### What to produce
The material below contains a line with "352 683 6.68" and a line with "606 475 8.18". Copy exactly those two lines and all lines between them.

### Data for this task

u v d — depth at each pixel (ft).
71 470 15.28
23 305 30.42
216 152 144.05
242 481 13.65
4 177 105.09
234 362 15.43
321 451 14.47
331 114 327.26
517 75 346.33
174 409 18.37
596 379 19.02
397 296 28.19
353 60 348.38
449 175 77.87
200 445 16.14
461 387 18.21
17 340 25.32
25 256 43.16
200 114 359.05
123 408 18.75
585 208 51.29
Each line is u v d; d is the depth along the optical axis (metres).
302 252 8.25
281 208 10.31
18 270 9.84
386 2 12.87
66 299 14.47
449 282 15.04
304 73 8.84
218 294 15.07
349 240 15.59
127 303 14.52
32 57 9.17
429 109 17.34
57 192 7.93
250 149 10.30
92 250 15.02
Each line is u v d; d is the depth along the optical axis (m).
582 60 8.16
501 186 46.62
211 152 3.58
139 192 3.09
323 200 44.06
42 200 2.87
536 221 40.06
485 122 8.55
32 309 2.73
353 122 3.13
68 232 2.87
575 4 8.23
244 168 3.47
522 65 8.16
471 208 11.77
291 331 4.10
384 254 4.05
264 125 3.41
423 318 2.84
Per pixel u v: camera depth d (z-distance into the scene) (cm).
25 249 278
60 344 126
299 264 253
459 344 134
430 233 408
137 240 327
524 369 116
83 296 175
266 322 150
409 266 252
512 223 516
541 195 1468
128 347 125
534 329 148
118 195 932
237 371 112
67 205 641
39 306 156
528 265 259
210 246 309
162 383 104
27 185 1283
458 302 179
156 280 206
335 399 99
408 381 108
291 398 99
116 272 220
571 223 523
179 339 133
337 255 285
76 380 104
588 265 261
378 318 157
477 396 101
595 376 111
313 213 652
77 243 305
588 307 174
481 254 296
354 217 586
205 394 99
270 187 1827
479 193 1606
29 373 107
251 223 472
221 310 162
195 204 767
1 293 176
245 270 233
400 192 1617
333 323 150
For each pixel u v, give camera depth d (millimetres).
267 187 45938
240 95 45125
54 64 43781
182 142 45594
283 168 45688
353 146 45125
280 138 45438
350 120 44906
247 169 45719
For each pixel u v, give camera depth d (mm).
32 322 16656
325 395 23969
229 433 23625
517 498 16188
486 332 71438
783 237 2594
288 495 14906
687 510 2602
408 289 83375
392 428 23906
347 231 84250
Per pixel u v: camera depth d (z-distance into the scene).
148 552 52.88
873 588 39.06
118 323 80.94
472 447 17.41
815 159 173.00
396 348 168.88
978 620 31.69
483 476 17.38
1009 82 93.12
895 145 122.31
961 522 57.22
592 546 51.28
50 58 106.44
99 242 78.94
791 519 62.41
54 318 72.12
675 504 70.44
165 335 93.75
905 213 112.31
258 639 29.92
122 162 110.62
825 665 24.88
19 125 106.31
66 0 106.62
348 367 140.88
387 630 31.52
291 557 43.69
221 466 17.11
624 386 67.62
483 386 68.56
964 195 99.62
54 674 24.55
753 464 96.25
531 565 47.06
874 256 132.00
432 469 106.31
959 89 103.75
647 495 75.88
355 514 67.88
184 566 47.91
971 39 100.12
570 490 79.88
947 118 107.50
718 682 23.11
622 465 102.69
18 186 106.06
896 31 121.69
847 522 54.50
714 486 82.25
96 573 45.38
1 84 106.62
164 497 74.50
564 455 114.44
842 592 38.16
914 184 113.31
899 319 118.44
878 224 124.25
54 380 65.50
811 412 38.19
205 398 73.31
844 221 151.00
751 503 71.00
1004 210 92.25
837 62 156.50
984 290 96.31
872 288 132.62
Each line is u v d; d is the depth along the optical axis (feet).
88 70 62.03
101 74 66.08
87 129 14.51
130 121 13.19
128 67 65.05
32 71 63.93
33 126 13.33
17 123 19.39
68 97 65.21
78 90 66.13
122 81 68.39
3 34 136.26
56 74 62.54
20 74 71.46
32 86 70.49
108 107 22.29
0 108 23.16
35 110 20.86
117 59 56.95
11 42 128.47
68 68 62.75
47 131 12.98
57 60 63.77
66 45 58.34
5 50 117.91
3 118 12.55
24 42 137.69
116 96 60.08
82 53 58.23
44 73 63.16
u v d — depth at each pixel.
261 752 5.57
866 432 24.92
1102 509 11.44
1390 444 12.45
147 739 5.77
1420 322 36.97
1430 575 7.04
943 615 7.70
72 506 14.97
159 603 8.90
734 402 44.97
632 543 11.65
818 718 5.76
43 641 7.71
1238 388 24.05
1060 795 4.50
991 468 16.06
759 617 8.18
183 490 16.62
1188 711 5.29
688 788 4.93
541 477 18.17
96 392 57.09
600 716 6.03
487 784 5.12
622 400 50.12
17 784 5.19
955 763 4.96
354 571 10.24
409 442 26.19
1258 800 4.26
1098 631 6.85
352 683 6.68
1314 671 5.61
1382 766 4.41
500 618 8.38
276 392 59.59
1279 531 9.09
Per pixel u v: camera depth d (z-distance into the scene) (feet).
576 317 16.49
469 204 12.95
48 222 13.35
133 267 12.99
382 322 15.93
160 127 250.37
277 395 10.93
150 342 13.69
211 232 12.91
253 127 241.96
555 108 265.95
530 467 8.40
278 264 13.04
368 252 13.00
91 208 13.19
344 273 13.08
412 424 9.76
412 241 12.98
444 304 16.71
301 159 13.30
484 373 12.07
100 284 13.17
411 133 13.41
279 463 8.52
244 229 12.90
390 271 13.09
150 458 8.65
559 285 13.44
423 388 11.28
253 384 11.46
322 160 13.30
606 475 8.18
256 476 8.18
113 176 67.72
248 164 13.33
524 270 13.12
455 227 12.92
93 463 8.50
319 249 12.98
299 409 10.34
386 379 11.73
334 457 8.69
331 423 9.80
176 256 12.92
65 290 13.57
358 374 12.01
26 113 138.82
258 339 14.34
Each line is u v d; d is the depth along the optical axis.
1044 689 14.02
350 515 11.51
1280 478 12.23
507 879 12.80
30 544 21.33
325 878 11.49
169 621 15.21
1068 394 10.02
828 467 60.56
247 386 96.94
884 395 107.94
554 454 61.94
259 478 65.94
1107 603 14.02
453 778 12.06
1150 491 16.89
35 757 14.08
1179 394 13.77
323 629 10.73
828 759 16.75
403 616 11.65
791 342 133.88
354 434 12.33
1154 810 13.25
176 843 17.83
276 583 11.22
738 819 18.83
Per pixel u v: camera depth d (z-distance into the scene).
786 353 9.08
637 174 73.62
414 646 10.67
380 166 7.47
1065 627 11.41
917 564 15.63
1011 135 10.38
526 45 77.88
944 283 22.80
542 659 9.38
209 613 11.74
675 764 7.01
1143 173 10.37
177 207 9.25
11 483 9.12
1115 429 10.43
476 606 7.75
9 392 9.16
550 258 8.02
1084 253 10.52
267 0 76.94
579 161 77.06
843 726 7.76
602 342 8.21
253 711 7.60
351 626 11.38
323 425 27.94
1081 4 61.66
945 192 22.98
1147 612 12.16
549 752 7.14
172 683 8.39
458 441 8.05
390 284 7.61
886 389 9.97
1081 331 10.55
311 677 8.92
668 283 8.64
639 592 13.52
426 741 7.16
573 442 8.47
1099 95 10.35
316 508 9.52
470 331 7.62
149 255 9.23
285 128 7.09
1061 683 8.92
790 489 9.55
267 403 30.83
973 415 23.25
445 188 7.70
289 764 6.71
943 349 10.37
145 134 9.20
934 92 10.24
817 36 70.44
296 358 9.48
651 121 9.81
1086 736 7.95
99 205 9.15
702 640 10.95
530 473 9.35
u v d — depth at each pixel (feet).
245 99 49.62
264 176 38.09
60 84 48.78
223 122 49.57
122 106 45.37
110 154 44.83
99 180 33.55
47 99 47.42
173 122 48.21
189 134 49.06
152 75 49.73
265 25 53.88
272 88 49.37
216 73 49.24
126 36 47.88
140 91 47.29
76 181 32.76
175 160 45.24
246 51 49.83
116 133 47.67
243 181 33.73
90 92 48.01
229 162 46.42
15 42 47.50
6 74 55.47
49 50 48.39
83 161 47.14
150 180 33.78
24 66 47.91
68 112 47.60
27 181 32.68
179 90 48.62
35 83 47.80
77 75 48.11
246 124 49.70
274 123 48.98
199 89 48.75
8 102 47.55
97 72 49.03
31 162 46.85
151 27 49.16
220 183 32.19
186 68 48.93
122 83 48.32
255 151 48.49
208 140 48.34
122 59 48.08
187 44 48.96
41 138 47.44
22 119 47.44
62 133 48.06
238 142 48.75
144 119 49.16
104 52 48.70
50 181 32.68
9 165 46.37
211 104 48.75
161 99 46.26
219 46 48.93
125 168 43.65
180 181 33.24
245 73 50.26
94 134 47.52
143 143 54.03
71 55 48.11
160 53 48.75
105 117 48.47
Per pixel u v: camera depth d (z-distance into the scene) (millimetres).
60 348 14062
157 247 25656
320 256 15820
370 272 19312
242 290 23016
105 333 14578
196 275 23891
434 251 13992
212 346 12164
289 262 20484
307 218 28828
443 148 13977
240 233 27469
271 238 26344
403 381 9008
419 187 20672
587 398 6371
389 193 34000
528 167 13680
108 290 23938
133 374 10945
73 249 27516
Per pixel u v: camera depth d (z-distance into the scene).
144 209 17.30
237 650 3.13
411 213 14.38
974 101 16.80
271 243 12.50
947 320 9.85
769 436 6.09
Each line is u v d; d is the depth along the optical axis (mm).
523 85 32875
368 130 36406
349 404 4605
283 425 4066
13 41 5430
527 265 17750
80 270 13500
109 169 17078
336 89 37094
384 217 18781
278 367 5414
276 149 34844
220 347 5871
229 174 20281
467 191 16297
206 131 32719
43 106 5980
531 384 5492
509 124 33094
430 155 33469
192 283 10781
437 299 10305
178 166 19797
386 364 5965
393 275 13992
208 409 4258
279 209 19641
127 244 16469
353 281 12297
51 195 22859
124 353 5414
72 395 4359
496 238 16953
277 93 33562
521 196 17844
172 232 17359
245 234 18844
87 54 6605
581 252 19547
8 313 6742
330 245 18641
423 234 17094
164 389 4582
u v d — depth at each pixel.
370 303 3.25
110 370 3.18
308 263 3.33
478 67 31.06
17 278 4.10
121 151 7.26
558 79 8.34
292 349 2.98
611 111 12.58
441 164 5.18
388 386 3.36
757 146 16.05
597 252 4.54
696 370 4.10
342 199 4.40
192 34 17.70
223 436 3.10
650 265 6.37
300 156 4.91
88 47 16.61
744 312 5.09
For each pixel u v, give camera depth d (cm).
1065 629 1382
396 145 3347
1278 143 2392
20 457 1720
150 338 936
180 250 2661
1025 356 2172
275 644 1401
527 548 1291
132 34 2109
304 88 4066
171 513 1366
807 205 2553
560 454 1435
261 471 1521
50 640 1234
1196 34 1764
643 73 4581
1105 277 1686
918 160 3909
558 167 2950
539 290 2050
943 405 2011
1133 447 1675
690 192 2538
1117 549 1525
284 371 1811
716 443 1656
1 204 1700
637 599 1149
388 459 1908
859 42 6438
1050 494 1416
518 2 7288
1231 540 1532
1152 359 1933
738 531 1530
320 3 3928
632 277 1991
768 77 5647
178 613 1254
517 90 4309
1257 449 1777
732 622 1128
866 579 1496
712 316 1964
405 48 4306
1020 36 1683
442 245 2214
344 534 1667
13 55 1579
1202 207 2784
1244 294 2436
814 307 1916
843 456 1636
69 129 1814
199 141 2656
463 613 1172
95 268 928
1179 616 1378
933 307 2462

### Task result
352 683 6.68
1314 671 5.61
1382 766 4.41
500 618 8.38
276 392 59.59
1279 531 9.09
Per pixel u v: camera depth d (z-distance into the scene) (feet).
576 317 16.49
469 204 12.95
48 222 13.35
133 267 12.99
382 322 15.93
160 127 250.37
277 395 10.93
150 342 13.69
211 232 12.91
253 127 241.96
555 108 265.95
530 467 8.40
278 264 13.04
368 252 13.00
91 208 13.19
344 273 13.08
412 424 9.76
412 241 12.98
444 304 16.71
301 159 13.30
484 373 12.07
100 284 13.17
411 133 13.41
279 463 8.52
244 229 12.90
390 271 13.09
150 458 8.65
559 285 13.44
423 388 11.28
253 384 11.46
322 160 13.30
606 475 8.18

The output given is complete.